◆ **Work request**
Locate every line in the records below that contains the word "pitch", and copy each one.

Supplied material Start Marker

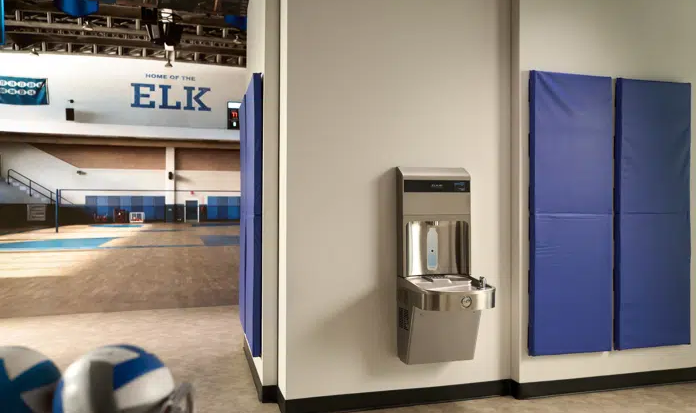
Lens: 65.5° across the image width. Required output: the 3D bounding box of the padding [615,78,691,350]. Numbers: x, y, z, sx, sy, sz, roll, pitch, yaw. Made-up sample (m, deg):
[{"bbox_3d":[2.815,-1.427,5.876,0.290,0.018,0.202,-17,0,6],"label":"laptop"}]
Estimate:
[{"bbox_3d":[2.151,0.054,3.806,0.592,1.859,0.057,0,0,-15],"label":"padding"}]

Supplied material End Marker
Supplied material Start Marker

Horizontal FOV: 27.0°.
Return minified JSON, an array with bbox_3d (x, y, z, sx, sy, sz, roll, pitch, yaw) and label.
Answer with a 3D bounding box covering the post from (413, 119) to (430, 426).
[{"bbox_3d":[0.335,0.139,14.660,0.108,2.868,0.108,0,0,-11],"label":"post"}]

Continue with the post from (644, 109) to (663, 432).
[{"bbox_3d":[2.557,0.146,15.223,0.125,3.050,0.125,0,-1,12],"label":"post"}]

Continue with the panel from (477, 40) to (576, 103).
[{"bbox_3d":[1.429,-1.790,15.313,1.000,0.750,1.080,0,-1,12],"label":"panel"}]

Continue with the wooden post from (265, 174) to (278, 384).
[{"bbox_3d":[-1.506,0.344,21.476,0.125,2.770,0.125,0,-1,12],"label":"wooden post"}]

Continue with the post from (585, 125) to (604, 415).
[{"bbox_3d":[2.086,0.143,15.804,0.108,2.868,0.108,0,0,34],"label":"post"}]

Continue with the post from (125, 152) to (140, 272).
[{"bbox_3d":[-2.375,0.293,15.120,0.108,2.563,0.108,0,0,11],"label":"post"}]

Supplied material End Marker

◆ **Written solution**
Lens: 65.5° across the image width. Required output: the 3D bounding box of the padding [615,78,691,350]. Numbers: x, y, z, sx, sy, sz, roll, pitch, yaw. Made-up sample (m, deg):
Return minified JSON, an array with bbox_3d (x, y, z, sx, sy, sz, roll, pitch, yaw) and label.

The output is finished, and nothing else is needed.